Personally, I always preferred Scully to Mulder and though I'm in the minority, I really liked Season 8's notion of finally making Scully more of a believer and pairing her with the no-nonsense former cop John Doggett. I could have seen that partnership lasting a few more seasons had the show been able to make a clean break from the Mulder era.

So this leads perhaps to one of the biggest impressions the show made on me: Know when to resolve long-running storylines. What really caused the show to stagnate was its insistence on tying EVERYTHING back to the main alien mytharc. Thus, each subsequent year, that mythology acquired more baggage and more detritus. Had they tied off the storyline definitively in season 6 with the end of the conspiracy, the show might have moved forward. Certainly the full-time departure of Mulder at the end of Season 8 should have been the cue to tie off the uber arc and let next season begin with Scully, Doggett and Reyes investigating entirely new paranormal storylines.

The X-Files's lack of closure once made it a breath of fresh air. By the end, it was just an exercise in frustration.
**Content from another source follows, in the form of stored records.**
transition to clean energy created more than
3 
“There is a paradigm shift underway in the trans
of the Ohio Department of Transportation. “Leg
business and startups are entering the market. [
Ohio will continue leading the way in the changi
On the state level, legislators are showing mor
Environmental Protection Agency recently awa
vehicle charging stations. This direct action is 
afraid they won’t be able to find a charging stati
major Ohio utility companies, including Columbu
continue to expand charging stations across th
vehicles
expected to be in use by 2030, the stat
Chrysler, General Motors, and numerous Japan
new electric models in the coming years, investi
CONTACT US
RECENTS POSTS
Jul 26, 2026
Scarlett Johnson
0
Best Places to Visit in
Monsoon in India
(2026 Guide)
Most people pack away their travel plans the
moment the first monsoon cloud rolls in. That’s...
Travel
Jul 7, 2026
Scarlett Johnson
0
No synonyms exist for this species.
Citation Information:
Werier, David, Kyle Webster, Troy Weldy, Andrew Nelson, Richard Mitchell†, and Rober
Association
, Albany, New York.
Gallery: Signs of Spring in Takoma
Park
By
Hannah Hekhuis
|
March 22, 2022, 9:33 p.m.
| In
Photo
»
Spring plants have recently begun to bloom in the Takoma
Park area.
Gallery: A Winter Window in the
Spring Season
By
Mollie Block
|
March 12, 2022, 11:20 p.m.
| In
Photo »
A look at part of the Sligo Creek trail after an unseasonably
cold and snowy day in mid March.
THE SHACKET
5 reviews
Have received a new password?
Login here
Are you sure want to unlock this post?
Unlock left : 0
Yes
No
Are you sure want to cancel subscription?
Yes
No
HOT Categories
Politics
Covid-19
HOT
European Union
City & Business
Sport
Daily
The show is scared to leave an element this big behind and so it makes the storyline confusing and impenetrable for even those of us who've followed it from the start. It was a little like if Buffy spent seven seasons with The Master as the Big Bad behind it all. At a certain point, a writer has to be willing to close the door on some threads and play a few new notes.

When I was younger, it was the mytharc episodes I loved the most. Those were the episodes that really seemed to matter because they dangled the possibility of revelation and change. In reruns, however, knowing that the path that show takes leads only to a lot of red herrings and narrative cul-de-sacs, I now favor the well-crafted standalones.

I didn't need The X-Files to tie everything up in a neat bow, but the occasional resolution would have gone a long way to restoring audience goodwill. This is probably one of the few shows on this list that has nearly as many "don't do this" lessons as "steal from this."

But what do I know? As I said, I'll be there on premiere night for the next limited-run revival. I just can't quit Mulder and Scully.